Patient: May, female, age not specified.

Presentation and history:

On August 31 she experienced a sudden, painless loss of vision in the left eye that developed within seconds. She remained essentially blind in that eye for nearly one week. On September 6 at approximately 14:10 she attended consultation with Dr. Roberto Velázquez. Initial examination recorded visual acuity in the affected eye as 20/400. During the clinical assessment she reported progressive return of color perception—first yellow tones, then reds, then the full color spectrum. Sensation and visual function continued to improve day by day.
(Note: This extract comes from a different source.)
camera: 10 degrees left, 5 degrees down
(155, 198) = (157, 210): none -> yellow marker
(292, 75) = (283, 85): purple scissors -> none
Prior diagnostic context and usual prognosis: The acute presentation was classified as severe vision loss; when such loss persists beyond the first 24–72 hours without response to conventional measures it is frequently considered permanent. A visual acuity of 20/400 indicates substantial visual disability.

Therapeutic intervention: A single session of CDS intraocular treatment (CDI retoocular) was administered by the treating team. No additional therapies were documented in this case. Exact procedural details and dosing are not reproduced here; full protocols are available in the referenced technical resources.
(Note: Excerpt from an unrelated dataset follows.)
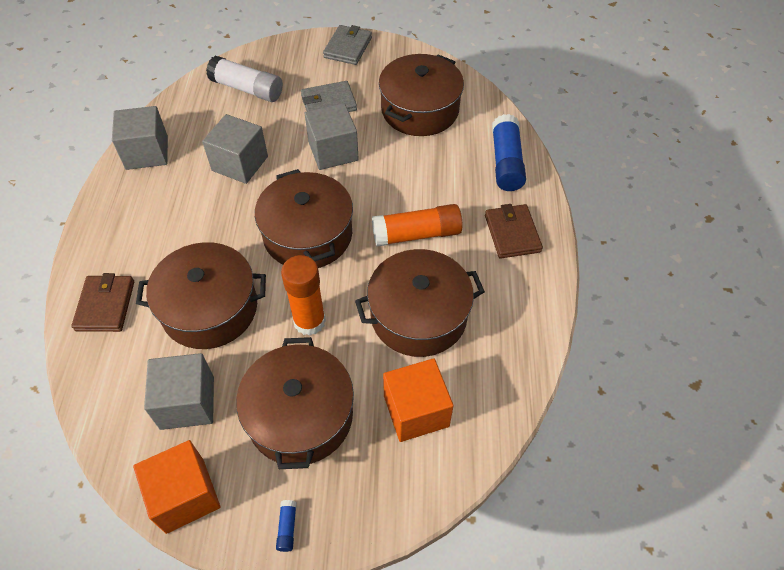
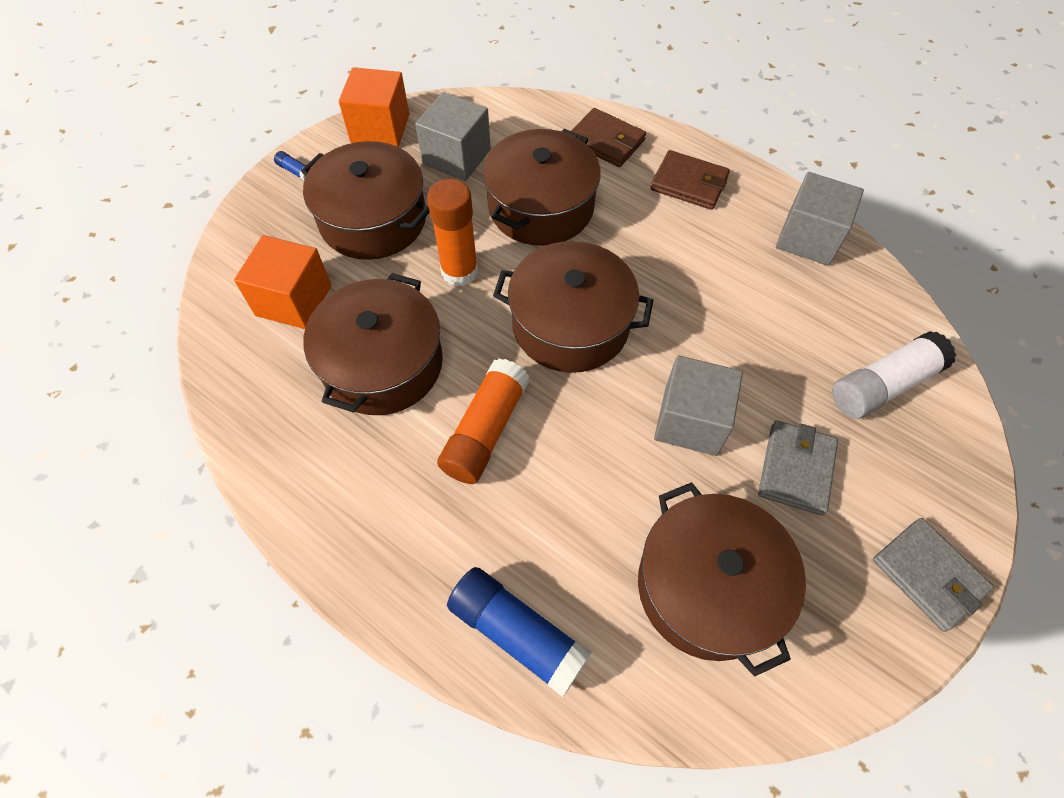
camera: 125 degrees right, 5 degrees up
(240, 163) = (732, 313): grey cube -> none
(512, 233) = (398, 540): brown wallet -> brown wallet (689, 183)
Outcome: Following the single CDI retroocular session, the patient showed progressive visual recovery over hours to days. On follow-up the left-eye acuity improved from 20/400 to 20/20, with normalization of color perception and restoration of everyday visual function. The treating team documented these findings.

Significance and remarks: Vision loss of this type is typically considered irreversible when it persists; therefore, complete recovery to 20/20 after one CDI retoocular session is an exceptional observation. This is the first case documented by this team with full restoration of visual acuity in a comparable acute event. The case supports the potential of timely intervention in acute visual loss but requires confirmation with larger series, standardized protocols, and independent peer review.

Limitations: Single-case report without control. Detailed information on interval from symptom onset to treatment, ancillary diagnostics (OCT, fluorescein angiography, neuroimaging), and comprehensive safety or immunologic monitoring are not included.